Not all leakage is productive.

At Bay Information Systems we built PopStory to experiment with early AI-generated content. Part of this experiment built a writers room which maintained separate character agents – each one responsible for different aspects of a generated story. The agent goals would often leak into the story, and maintaining context separation was of crucial importance. The clearest example was in multilingual generation where the target language (Spanish) is not the same as the agent prompt language, and also not the same as the image generation language (English). Language leaking between the two caused failures: the Spanish phrase for “Black Horse” is “Caballo Negro”, which triggered image generator guardrails and rejected the prompt. Here, leakage was not collaboration. It was contamination.

The Design Choice

Persona leakage is not always a bug to eliminate. The prior question is whether influence between agents is desirable at all.
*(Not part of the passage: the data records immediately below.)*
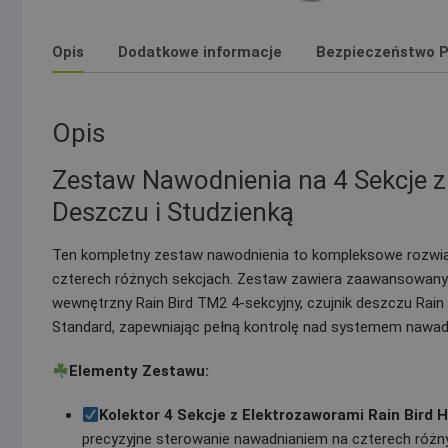
Opis
Dodatkowe informacje
Bezpieczeństwo P
Opis
Zestaw Nawodnienia na 4 Sekcje z
Deszczu i Studzienką
Ten kompletny zestaw nawodnienia to kompleksowe rozwiąz
czterech różnych sekcjach. Zestaw zawiera zaawansowany k
wewnętrzny Rain Bird TM2 4-sekcyjny, czujnik deszczu Rai
Standard, zapewniając pełną kontrolę nad systemem nawadn
Elementy Zestawu:
Kolektor 4 Sekcje z Elektrozaworami Rain Bird 
precyzyjne sterowanie nawadnianiem na czterech różny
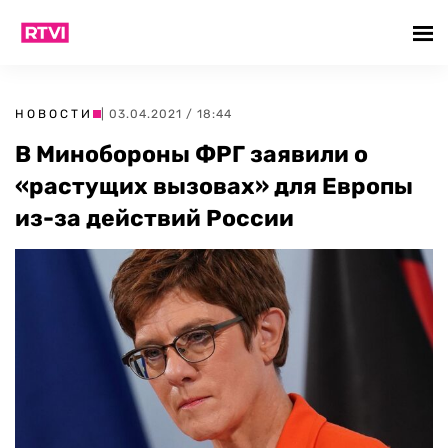
НОВОСТИ
| 03.04.2021 / 18:44
В Минобороны ФРГ заявили о
«растущих вызовах» для Европы
из-за действий России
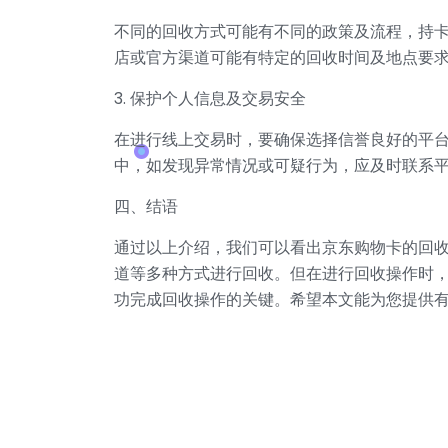
不同的回收方式可能有不同的政策及流程，持
店或官方渠道可能有特定的回收时间及地点要
3. 保护个人信息及交易安全
在进行线上交易时，要确保选择信誉良好的平
中，如发现异常情况或可疑行为，应及时联系
四、结语
通过以上介绍，我们可以看出京东购物卡的回
道等多种方式进行回收。但在进行回收操作时
功完成回收操作的关键。希望本文能为您提供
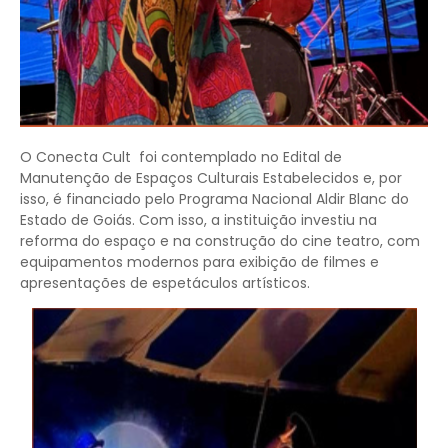
O Conecta Cult foi contemplado no Edital de
Manutenção de Espaços Culturais Estabelecidos e, por
isso, é financiado pelo Programa Nacional Aldir Blanc do
Estado de Goiás. Com isso, a instituição investiu na
reforma do espaço e na construção do cine teatro, com
equipamentos modernos para exibição de filmes e
apresentações de espetáculos artísticos.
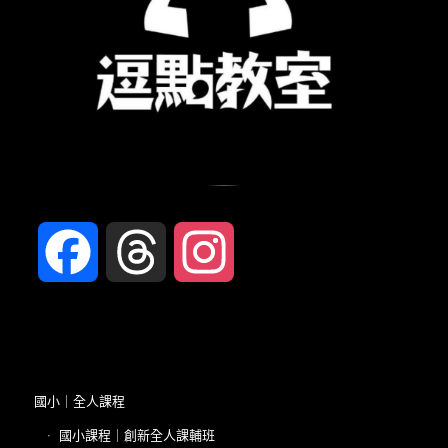
Facebook
Threads
Instagram
國小｜全人課程
國小課程｜創新全人課輔班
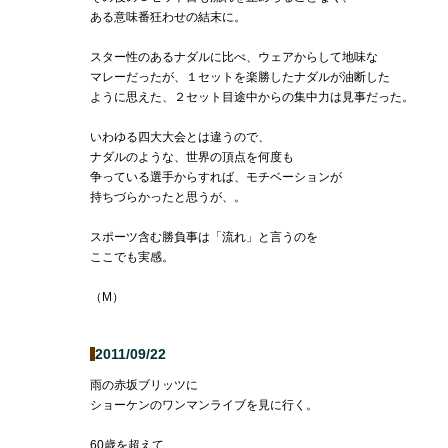
ある意味番狂わせの結末に。
スター性のあるナダルに比べ、ウェアからして地味な
マレーだったが、１セットを楽勝したナダルが油断した
ように思えた、２セット目途中からの集中力は見事だった。
いわゆる四大大会とは違うので、
ナダルのような、世界の頂点を何度も
争っている選手からすれば、モチベーションが
持ちづらかったと思うが、。
スポーツ含む勝負事は「流れ」と言うのを
ここでも実感。
（M）
2011/09/22
雨の赤坂ブリッツに
ショーケンのワンマンライブを見に行く。
60歳を超えて、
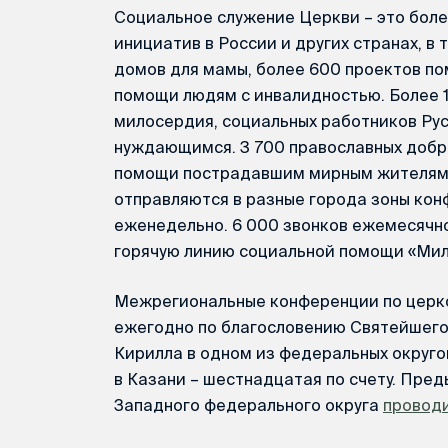
Социальное служение Церкви – это боле
инициатив в России и других странах, в 
домов для мамы, более 600 проектов п
помощи людям с инвалидностью. Более 
милосердия, социальных работников Ру
нуждающимся. 3 700 православных добро
помощи пострадавшим мирным жителям:
отправляются в разные города зоны ко
еженедельно. 6 000 звонков ежемесячн
горячую линию социальной помощи «Ми
Межрегиональные конференции по церк
ежегодно по благословению Святейшего
Кирилла в одном из федеральных округ
в Казани – шестнадцатая по счету. Пре
Западного федерального округа
провод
For most production pipelines, the answer is no. For exploratory and creative tasks, it is often yes – and the coordination overhead saved by running a single thread rather than managing multiple isolated agents is a practical benefit on top of the qualitative one.

The cleaner framing of multi-agent architecture is not separation versus integration. It is: at what point in the pipeline should the agents think together, and at what point do you need independence?